Plus de la moitié des répondants signalent des niveaux
élevés de stress ressenti; un sur trois mentionne
des niveaux élevés d'épuisement et d'humeur
dépressive. Seuls 41 % des répondants sont satisfaits
de leur vie et un répondant sur cinq estime être
en moyenne ou en mauvaise santé physique. Ces données
sont inquiétantes. Comme elles reflètent la santé
d'employés canadiens semblant occuper pour la plupart «
de bons emplois », on pourrait croire qu'elles représentent
« le meilleur scénario possible ».
- La santé physique et mentale des travailleurs canadiens
s'est détériorée au fil du temps. En effet,
1,5 fois plus d'employés ont dit souffrir d'humeur dépressive
en 2001 qu'en 1991. De même, 1,4 fois plus d'employés
ont dit ressentir des niveaux élevés de stress en
2001 qu'en 1991.
- La culture organisationnelle et les exigences professionnelles
exposent les employés à un risque de surcharge de
rôles et d'interférence du travail dans la famille
(il s'agit des deux plus importantes variables prédictives
de ces types de conflit entre le travail et la vie personnelle).

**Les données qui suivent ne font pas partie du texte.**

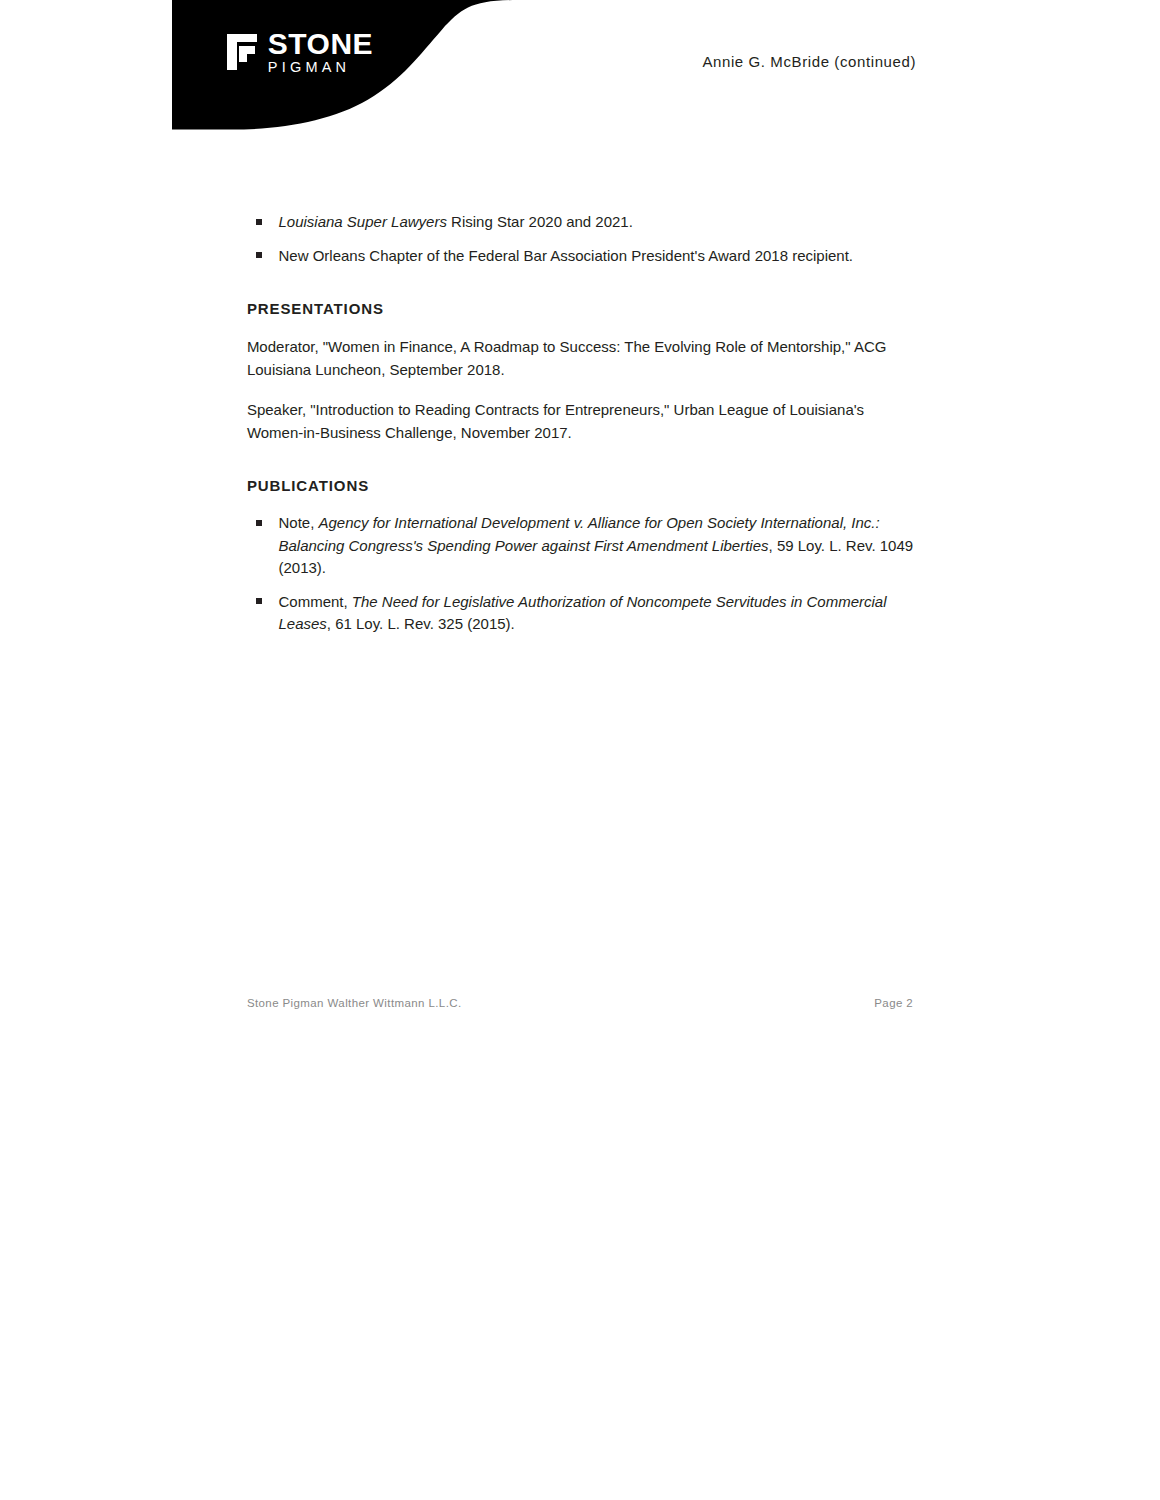STONE PIGMAN
Annie G. McBride (continued)
Louisiana Super Lawyers Rising Star 2020 and 2021.
New Orleans Chapter of the Federal Bar Association President's Award 2018 recipient.
Presentations
Moderator, "Women in Finance, A Roadmap to Success: The Evolving Role of Mentorship," ACG Louisiana Luncheon, September 2018.
Speaker, "Introduction to Reading Contracts for Entrepreneurs," Urban League of Louisiana's Women-in-Business Challenge, November 2017.
Publications
Note, Agency for International Development v. Alliance for Open Society International, Inc.: Balancing Congress's Spending Power against First Amendment Liberties, 59 Loy. L. Rev. 1049 (2013).
Comment, The Need for Legislative Authorization of Noncompete Servitudes in Commercial Leases, 61 Loy. L. Rev. 325 (2015).
Stone Pigman Walther Wittmann L.L.C. Page 2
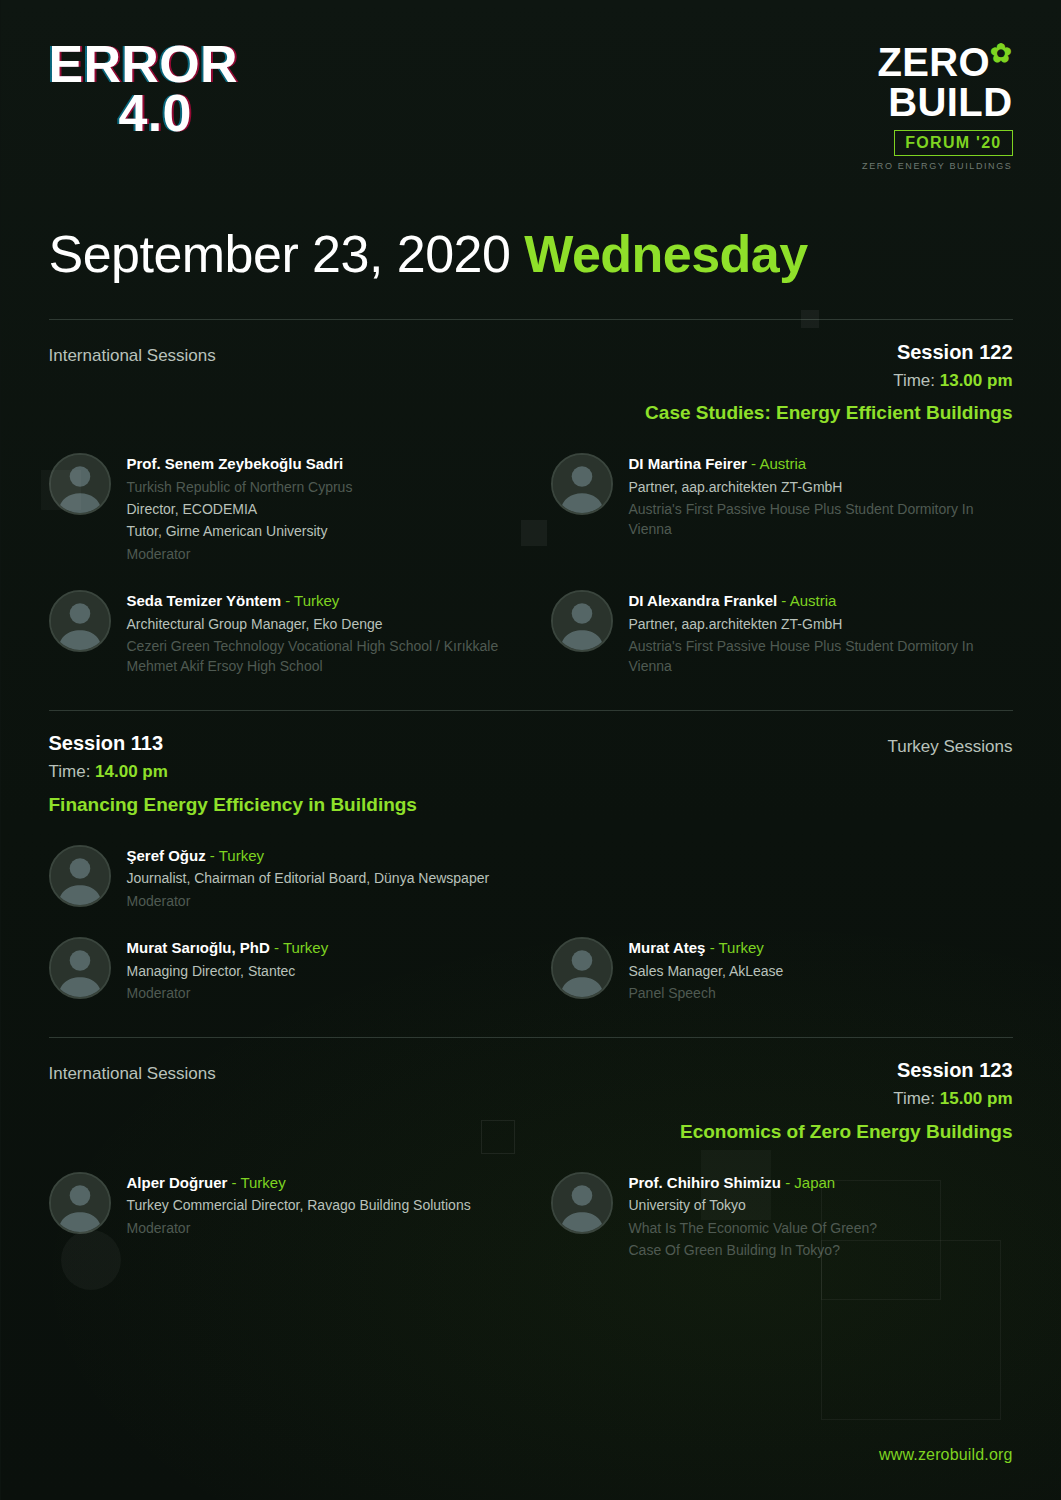ERROR 4.0
ZERO✿ BUILD FORUM '20 Zero Energy Buildings
September 23, 2020 Wednesday
International Sessions
Session 122
Time: 13.00 pm
Case Studies: Energy Efficient Buildings
Prof. Senem Zeybekoğlu Sadri
Turkish Republic of Northern Cyprus
Director, ECODEMIA
Tutor, Girne American University
Moderator
DI Martina Feirer - Austria
Partner, aap.architekten ZT-GmbH
Austria's First Passive House Plus Student Dormitory In Vienna
Seda Temizer Yöntem - Turkey
Architectural Group Manager, Eko Denge
Cezeri Green Technology Vocational High School / Kırıkkale Mehmet Akif Ersoy High School
DI Alexandra Frankel - Austria
Partner, aap.architekten ZT-GmbH
Austria's First Passive House Plus Student Dormitory In Vienna
Turkey Sessions
Session 113
Time: 14.00 pm
Financing Energy Efficiency in Buildings
Şeref Oğuz - Turkey
Journalist, Chairman of Editorial Board, Dünya Newspaper
Moderator
Murat Sarıoğlu, PhD - Turkey
Managing Director, Stantec
Moderator
Murat Ateş - Turkey
Sales Manager, AkLease
Panel Speech
International Sessions
Session 123
Time: 15.00 pm
Economics of Zero Energy Buildings
Alper Doğruer - Turkey
Turkey Commercial Director, Ravago Building Solutions
Moderator
Prof. Chihiro Shimizu - Japan
University of Tokyo
What Is The Economic Value Of Green?
Case Of Green Building In Tokyo?
www.zerobuild.org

En ce qui a trait aux exigences professionnelles, la surcharge
de rôles et l'interférence du travail dans la famille
sont toutes deux associées de façon positive au
nombre d'heures supplémentaires non rémunérées
par mois, au nombre d'heures de travail par semaine, au nombre
d'heures par semaine à faire du travail additionnel à
domicile (TAD) et à la quantité de temps où
l'employé est absent du domicile en raison de déplacements
associés au travail. Les cultures organisationnelles qui
mettent l'accent sur le nombre d'heures de travail (c.-à-d.

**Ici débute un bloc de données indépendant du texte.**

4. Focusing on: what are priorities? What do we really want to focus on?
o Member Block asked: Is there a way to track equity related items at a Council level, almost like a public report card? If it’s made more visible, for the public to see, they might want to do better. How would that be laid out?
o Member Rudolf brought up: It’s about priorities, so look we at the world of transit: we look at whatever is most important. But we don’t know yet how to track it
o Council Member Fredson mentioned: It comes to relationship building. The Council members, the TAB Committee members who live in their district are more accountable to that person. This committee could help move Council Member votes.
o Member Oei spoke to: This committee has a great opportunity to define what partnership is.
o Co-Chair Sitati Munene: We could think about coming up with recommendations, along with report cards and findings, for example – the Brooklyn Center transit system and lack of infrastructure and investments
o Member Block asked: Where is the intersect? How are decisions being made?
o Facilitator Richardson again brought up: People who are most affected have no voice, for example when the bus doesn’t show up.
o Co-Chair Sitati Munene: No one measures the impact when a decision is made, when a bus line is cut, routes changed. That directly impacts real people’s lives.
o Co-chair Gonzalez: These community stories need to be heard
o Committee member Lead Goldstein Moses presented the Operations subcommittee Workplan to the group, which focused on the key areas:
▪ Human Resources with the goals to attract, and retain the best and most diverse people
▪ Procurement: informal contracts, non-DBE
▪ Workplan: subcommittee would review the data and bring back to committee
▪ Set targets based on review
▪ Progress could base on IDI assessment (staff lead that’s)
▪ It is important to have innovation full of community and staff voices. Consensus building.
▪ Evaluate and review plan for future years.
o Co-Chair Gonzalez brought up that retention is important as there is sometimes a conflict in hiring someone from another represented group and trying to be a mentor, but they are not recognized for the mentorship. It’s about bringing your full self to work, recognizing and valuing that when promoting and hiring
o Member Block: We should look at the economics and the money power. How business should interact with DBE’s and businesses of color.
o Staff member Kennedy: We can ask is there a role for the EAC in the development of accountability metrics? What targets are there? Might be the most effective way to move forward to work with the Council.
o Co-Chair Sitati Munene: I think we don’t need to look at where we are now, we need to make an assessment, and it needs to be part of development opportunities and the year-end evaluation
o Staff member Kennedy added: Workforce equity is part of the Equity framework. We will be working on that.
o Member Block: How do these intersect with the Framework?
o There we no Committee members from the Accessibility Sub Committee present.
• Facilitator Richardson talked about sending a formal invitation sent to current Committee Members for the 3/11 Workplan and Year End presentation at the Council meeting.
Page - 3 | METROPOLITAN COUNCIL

où les possibilités d'avancement sont limitées
pour les personnes qui ne travaillent pas de longues heures ou
qui refusent de faire du travail additionnel), qui incitent les
employés à choisir entre le travail et la vie personnelle
(les responsabilités familiales et les congés familiaux
sont perçus comme limitant l'avancement) et qui ne favorisent
pas l'équilibre entre le travail et la vie personnelle
sont également associées à des niveaux élevés
de surcharge de rôles et d'interférence du travail
dans la famille.
- Les exigences personnelles et les responsabilités liées
à la famille et à l'âge adulte sont les plus
importantes variables prédictives de pression sur le fournisseur
de soins et d'interférence de la famille dans le travail.
Ces deux formes de conflit entre le travail et la vie personnelle
sont associées de façon positive au nombre d'heures
consacrées chaque semaine aux soins aux aînés
ou aux enfants et à la responsabilité d'aînés
à charge. La pression sur le fournisseur de soins est étroitement
associée à la prestation de soins aux aînés.

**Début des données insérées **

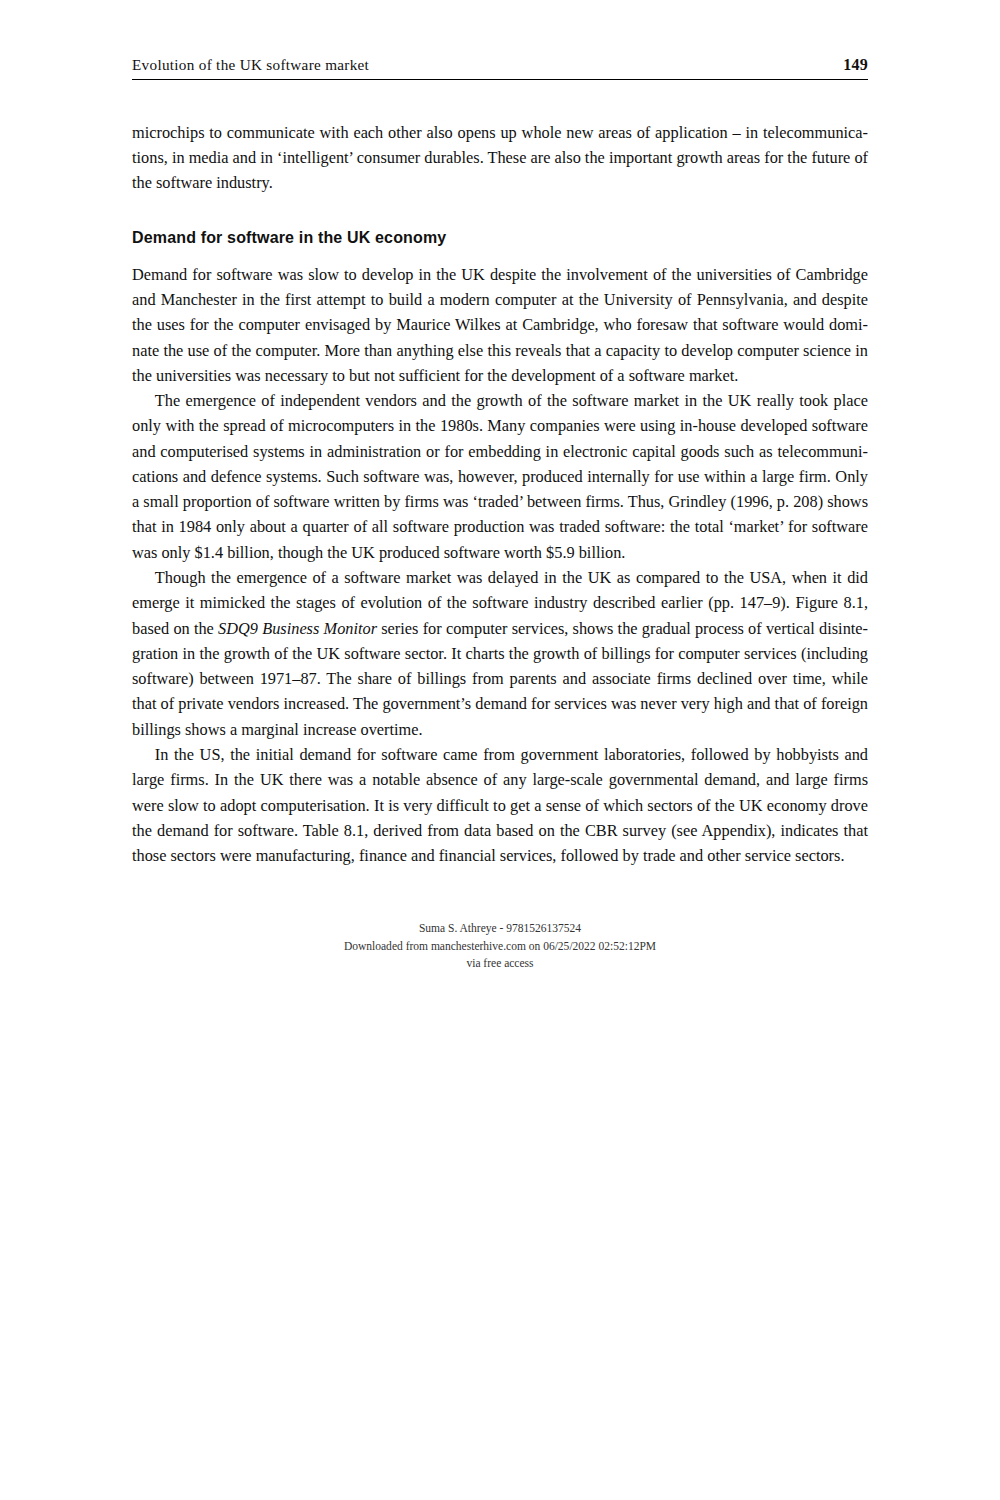Evolution of the UK software market 149
microchips to communicate with each other also opens up whole new areas of application – in telecommunications, in media and in ‘intelligent’ consumer durables. These are also the important growth areas for the future of the software industry.
Demand for software in the UK economy
Demand for software was slow to develop in the UK despite the involvement of the universities of Cambridge and Manchester in the first attempt to build a modern computer at the University of Pennsylvania, and despite the uses for the computer envisaged by Maurice Wilkes at Cambridge, who foresaw that software would dominate the use of the computer. More than anything else this reveals that a capacity to develop computer science in the universities was necessary to but not sufficient for the development of a software market.
The emergence of independent vendors and the growth of the software market in the UK really took place only with the spread of microcomputers in the 1980s. Many companies were using in-house developed software and computerised systems in administration or for embedding in electronic capital goods such as telecommunications and defence systems. Such software was, however, produced internally for use within a large firm. Only a small proportion of software written by firms was ‘traded’ between firms. Thus, Grindley (1996, p. 208) shows that in 1984 only about a quarter of all software production was traded software: the total ‘market’ for software was only $1.4 billion, though the UK produced software worth $5.9 billion.
Though the emergence of a software market was delayed in the UK as compared to the USA, when it did emerge it mimicked the stages of evolution of the software industry described earlier (pp. 147–9). Figure 8.1, based on the SDQ9 Business Monitor series for computer services, shows the gradual process of vertical disintegration in the growth of the UK software sector. It charts the growth of billings for computer services (including software) between 1971–87. The share of billings from parents and associate firms declined over time, while that of private vendors increased. The government’s demand for services was never very high and that of foreign billings shows a marginal increase overtime.
In the US, the initial demand for software came from government laboratories, followed by hobbyists and large firms. In the UK there was a notable absence of any large-scale governmental demand, and large firms were slow to adopt computerisation. It is very difficult to get a sense of which sectors of the UK economy drove the demand for software. Table 8.1, derived from data based on the CBR survey (see Appendix), indicates that those sectors were manufacturing, finance and financial services, followed by trade and other service sectors.
Suma S. Athreye - 9781526137524
Downloaded from manchesterhive.com on 06/25/2022 02:52:12PM
via free access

Une seule question importante demeure : que peut-on faire pour
atténuer les différents types de conflit entre le
travail et la vie personnelle? Nous tenterons d'y répondre
en dégageant des politiques, des programmes et des mesures
de soutien que les organisations peuvent mettre en oeuvre ainsi
que des stratégies individuelles et familiales visant à
restaurer l'équilibre entre le travail et la vie personnelle.
4 Il faut préciser que les recherches sur les fournisseurs de soins portent généralement sur les pressions subies en lien avec la prestation de soins aux aînés ou à des personnes à charge handicapées plutôt qu'à un enfant. Conformément ces recherches antérieures, la présente étude aborde la pression et le fardeau du fournisseur sous l'angle des soins prodigués aux aînés.
5 Consulter l'annexe A pour accéder à la liste complète des rapports publiés qui se fondent sur les données de l'Enquête nationale sur le conflit entre le travail et la vie personnelle (2001).